Speed cameras placed in work zones around the Capital Beltway have raked in more than $3 million in fines in just six months, but some Maryland officials worry that the tickets aren’t doing enough to discourage repeat offenders.

In July, Maryland’s State Police, Department of Transportation (MDOT) and State Highway Administration set up speed cameras in work zones along Interstates 95 and 495 in Prince George’s County.

Since then, the SafeZones Program has issued 75,000 citations, fining speeders $40 for exceeding the 55 mph speed limit by 12 mph or more.

“To be frank with you, I thought there would be more tickets,” said John Townsend, spokesman for the AAA MidAtlantic automobile owners club. “When I looked for the numbers, I expected to have 100,000 tickets.”

According to a 2016 MDOT study, about 6.3 million motorists use the Beltway each month, so 75,000 speeders represent a small fraction of the highway’s traffic. However, a sizable portion of those speedsters have been cited and fined multiple times in the SafeZones.



“Thirty-nine percent of drivers ticketed are repeat offenders,” Mr. Townsend said, noting that is the same percentage the Wall Street Journal found during an investigation of speed cameras two years ago.

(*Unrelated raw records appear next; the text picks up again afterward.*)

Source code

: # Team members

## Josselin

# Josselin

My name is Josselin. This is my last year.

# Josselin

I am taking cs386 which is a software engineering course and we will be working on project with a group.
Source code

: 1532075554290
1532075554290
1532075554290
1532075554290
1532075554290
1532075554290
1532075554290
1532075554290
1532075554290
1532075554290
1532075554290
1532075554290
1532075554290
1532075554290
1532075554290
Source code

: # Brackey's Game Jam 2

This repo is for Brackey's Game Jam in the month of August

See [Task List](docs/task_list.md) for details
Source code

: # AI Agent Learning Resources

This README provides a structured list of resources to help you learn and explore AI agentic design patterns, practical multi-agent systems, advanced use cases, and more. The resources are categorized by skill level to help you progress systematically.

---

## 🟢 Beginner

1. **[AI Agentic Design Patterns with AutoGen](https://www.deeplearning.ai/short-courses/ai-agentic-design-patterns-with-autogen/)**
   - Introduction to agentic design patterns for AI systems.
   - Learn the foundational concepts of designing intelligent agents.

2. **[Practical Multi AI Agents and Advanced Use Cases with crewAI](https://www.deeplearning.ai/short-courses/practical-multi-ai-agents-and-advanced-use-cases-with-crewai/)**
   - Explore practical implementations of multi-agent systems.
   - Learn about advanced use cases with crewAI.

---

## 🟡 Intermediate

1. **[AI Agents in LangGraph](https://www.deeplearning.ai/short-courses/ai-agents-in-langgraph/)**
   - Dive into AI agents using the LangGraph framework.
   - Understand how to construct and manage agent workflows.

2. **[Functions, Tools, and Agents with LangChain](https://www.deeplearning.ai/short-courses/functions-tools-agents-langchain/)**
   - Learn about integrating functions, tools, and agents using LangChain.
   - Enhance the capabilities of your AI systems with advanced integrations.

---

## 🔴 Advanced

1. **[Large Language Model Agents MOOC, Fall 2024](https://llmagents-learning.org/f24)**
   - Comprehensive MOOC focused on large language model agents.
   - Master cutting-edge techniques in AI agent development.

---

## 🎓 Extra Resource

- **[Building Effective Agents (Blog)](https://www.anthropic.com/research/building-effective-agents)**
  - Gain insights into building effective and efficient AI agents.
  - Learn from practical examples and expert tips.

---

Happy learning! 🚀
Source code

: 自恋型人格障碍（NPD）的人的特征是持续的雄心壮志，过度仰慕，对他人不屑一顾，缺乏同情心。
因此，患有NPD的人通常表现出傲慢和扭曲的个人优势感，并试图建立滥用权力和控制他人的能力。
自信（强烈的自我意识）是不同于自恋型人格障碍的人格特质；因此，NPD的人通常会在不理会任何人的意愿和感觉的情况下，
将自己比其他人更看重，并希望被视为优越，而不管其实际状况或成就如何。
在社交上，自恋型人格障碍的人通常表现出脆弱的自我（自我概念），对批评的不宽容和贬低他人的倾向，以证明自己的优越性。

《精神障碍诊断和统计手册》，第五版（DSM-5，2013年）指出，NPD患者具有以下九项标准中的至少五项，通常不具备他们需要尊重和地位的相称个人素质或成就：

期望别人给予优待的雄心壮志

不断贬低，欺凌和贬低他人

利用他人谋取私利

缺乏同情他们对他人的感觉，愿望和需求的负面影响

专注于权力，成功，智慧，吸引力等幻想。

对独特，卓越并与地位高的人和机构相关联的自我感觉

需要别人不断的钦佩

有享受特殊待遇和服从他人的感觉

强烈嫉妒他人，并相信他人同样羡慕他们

The State Highway Administration said in an email that the main goal for SafeZones is to “slow drivers in work zones to make work zones safer for our workers, drivers and passengers.” With the program now reporting a 90 percent reduction in work zone speeding statewide, that aspect of the program could be considered a success.

But the cameras apparently have had little effect on repeat speed demons. One reason could be that SafeZones fines motorists $40 regardless of how many times they are caught speeding and the fines do not impact a driver’s record or insurance.

The fines system may have been a boon for generating revenue — AAA estimates that Maryland has collected $112 million in fines since its speed-camera program began in 2010. But it also means that work zones remain a dangerous place for drivers and workers alike. Last year, six people died in work zone crashes in the state.

AAA is not the only one looking at this fast and furious trend. In Maryland’s General Assembly, Delegate Mark Chang, Anne Arundel Democrat, introduced this month a bill calling for fines against repeat speeders to double.

The bill, HB0014 or “Vehicle Laws — Work Zone Speed Control System — Increased Penalty for 3 Multiple Offenses,” proposes fining drivers $80 for their third ticket in the same year.

The State Highway Administration was unable to comment on the bill, but a spokesperson confirmed that the agency is aware of it.

The bill is scheduled to receive a hearing Jan. 25.